How do I determine who pushed to the repository?

I.e. Somebody does git push origin master and in the post-receive hook on the origin repo I need to use the name or e-mail of Somebody.

A: 

I am not sure Git is meant to manage that kind of access control.

That is why you have ssh-based wrappers like gitosis or gitolite that will provide the adequate authentication level you are after.

VonC
I'm already using `gitolite` for access control. I just need the information for notifier script.
takeshin
@takeshin... well, if I had known that, see Brian's answer (+1) ;)
VonC
+3  A: 

If you're using the SSH protocol to push changes to the server, with each user having their own account on the server, then your script should be running as the user who's doing the push. So, you should be able to use whoami or id -un to get the username of the person doing the push.

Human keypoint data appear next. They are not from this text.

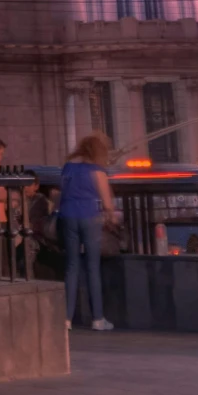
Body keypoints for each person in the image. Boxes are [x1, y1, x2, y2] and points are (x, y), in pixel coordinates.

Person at [57, 132, 118, 331]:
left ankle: (66, 318)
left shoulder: (67, 168)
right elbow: (108, 204)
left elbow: (60, 192)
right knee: (92, 267)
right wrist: (111, 217)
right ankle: (98, 318)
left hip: (67, 216)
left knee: (72, 266)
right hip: (89, 217)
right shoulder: (97, 171)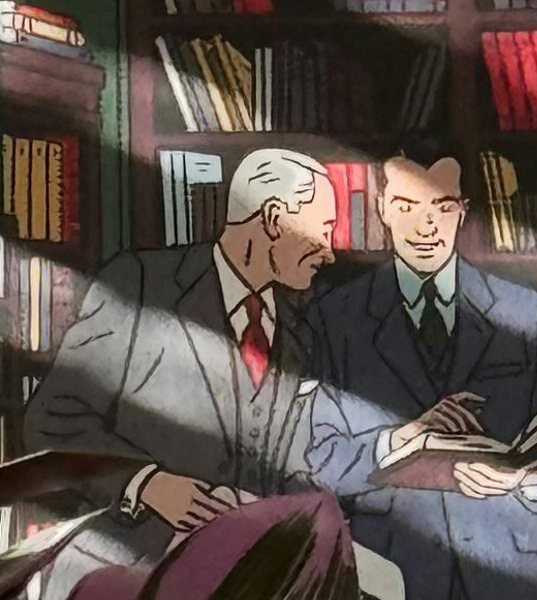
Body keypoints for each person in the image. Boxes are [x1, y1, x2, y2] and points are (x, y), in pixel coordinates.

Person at [306, 149, 537, 600]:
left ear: (463, 211)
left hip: (515, 580)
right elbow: (313, 459)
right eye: (407, 205)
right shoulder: (336, 317)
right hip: (392, 582)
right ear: (380, 208)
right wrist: (399, 442)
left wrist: (524, 480)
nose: (426, 226)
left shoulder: (523, 312)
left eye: (442, 207)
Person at [24, 145, 338, 576]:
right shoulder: (140, 285)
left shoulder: (302, 332)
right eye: (321, 231)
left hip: (246, 586)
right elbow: (52, 421)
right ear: (272, 219)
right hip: (125, 576)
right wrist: (150, 485)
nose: (329, 252)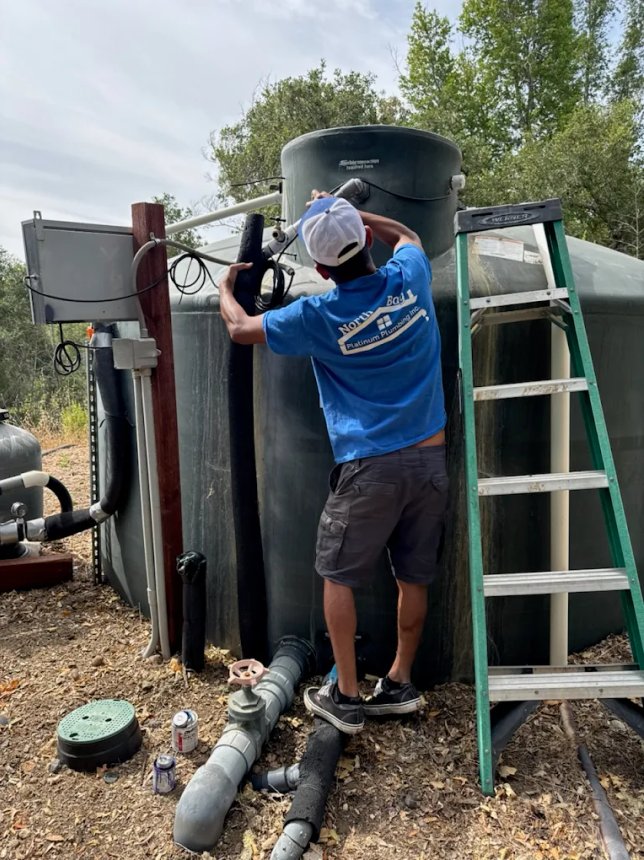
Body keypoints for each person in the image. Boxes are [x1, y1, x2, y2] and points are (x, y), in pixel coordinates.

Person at [218, 192, 448, 734]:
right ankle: (399, 681)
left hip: (370, 468)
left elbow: (240, 329)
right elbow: (410, 237)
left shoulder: (319, 314)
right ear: (367, 240)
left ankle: (345, 696)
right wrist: (352, 214)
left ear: (319, 268)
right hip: (431, 461)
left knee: (337, 574)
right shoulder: (409, 277)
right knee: (413, 574)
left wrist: (226, 290)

If you are not using this setup, the best way to keep track of who is pushing is probably using Gitolite, a powerful Git authentication and authorization system. In Gitolite, you can use the update.secondary and post-update.secondary hooks, which will have the GL_USER environment variable set to the current Gitolite user.

Brian Campbell
Thank you. I forgot about those hooks.
takeshin
A: 

You cannot tell that using Git. If you use SSH to push, then you can use SSH to get the username, if you use a user-management frontend such as gitolite, you can use that to get the username, if you use HTTP with authentication, you can use your webserver to get the username, but the Git networking protocols do not transmit any usernames.